Study questions =>
**1.** Translate this sentence from the tax cuts text below into Spanish: "Labour’s tax cuts are focused on families with children because their need is greater."
**2.** Pick up the tax cuts text below after its last sentence and carry it on.

======== Selected extract

What do you think National will do? What did it do last time?
Under Labour New Zealand has the lowest unemployment in the world. We’ve had five years of strong growth – 3.9 per cent per annum over and above inflation. This is amongst the highest in the developed world, higher than our trading partners, Australia, the USA, and Japan.
National admits it will have to borrow billions of dollars to fund its cuts even now in boom times. You don’t have to be a brain surgeon to know National will have to borrow even more if the economy slows down.
National’s tax cuts are irresponsible. The cost of interest to tax payers will climb by hundreds of millions of dollars - each year!
In fact New Zealand is not highly taxed by international standards. Of the 30 OECD countries, we are the 13th lowest taxed. Our taxes are well below average, especially when compared with other countries which have public health, education and superannuation.
Labour’s tax cuts for families with children reduce their taxes by more than $100 per week on average. We can afford this.
Labour’s tax cuts are focused on families with children because their need is greater. Families with children need a higher after tax income.
National’s tax cuts give someone earning $100,000 nine times the tax cuts of someone earning $30,000. Is that fair?
During the 1990s the gap between the well-off and the poor grew markedly. Only the top 20 per cent of households went forward significantly. The rest went backwards or stayed where they were.
The number of children living in poverty grew during the 1990s. This was shameful.
In New Zealand, once known as “the land of plenty”, food banks were having to give food to thousands and thousands of families every week. This is another reason why tax cuts should benefit low and middle income families with children most. Labour’s do.
Despite the history of the 1990s, National’s tax cuts give most to those who are already better off. And to do this they have to increase government debt by borrowing billions of dollars. How can this be right?
Our tax cuts for families, and our other election pledges, have all been fully costed and can be paid for without increasing the government debt to GDP ratio.

================
======== Data provided

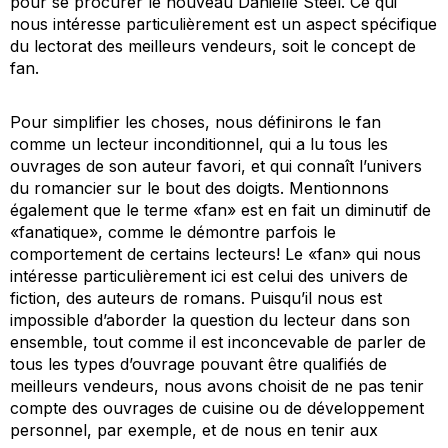
pour se procurer le nouveau Danielle Steel. Ce qui
nous intéresse particulièrement est un aspect spécifique
du lectorat des meilleurs vendeurs, soit le concept de
fan
.
Pour simplifier les choses, nous définirons le
fan
comme un lecteur inconditionnel, qui a lu tous les
ouvrages de son auteur favori, et qui connaît l’univers
du romancier sur le bout des doigts. Mentionnons
également que le terme «fan» est en fait un diminutif de
«fanatique», comme le démontre parfois le
comportement de certains lecteurs! Le «fan» qui nous
intéresse particulièrement ici est celui des univers de
fiction, des auteurs de romans. Puisqu’il nous est
impossible d’aborder la question du lecteur dans son
ensemble, tout comme il est inconcevable de parler de
tous les types d’ouvrage pouvant être qualifiés de
meilleurs vendeurs, nous avons choisit de ne pas tenir
compte des ouvrages de cuisine ou de développement
personnel, par exemple, et de nous en tenir aux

================

Task answers =>
**1.** Las rebajas de impuestos del Partido Laborista se centran en las familias con hijos porque su necesidad es mayor.

**2.**
I believe this is the most important issue of the election. It’s just crazy to increase government debt to fund tax cuts.
Ask yourself this simple question: when National borrows billions to fund its tax cuts, who will have to repay the money? You? Your children? Or the tooth fairy?
Just before I finish, I’m told I have to give myself a little plug. I have worked hard to represent your interests in Parliament. I have kept three offices busy; in Oamaru, and Alexandra, and in Queenstown. That’s more than your prior MP.
I’ve been effective in protecting local interests from being overrun by the national interests on the Waitaki River. I have helped the local hospital get funding from the DHB to enable them to pay nurses and midwives in Oamaru the same rate as they are paid in the city. I’ve helped sort out search and rescue coordination following the Time Out tragedy at sea off Kakanui.
You have to be on one select committee at Parliament: I’m on four and have the senior Labour Party role on two of those four. That tells you I am capable and a hard worker.
I bring a range of life experiences. I have been a lawyer with experience in every court in New Zealand. I have been a businessman. I have been a church group youth leader as well as a school trustee.
I have the range of skills needed to serve you, and I ask you to vote for me on Saturday.
Lastly, I will try to sum up your choice this weekend. Do you want Helen Clark or Don Brash as your Prime Minister?
There’s a lot at stake this election. Don Brash has admitted that he wants to take New Zealand in a completely different direction.
Helen Clark has been in the public eye for two decades and under the microscope as Prime Minister for six years. Helen Clark is honest. She has kept her promises. Helen Clark does not promise the moon, but she delivers what she promises. You can trust her.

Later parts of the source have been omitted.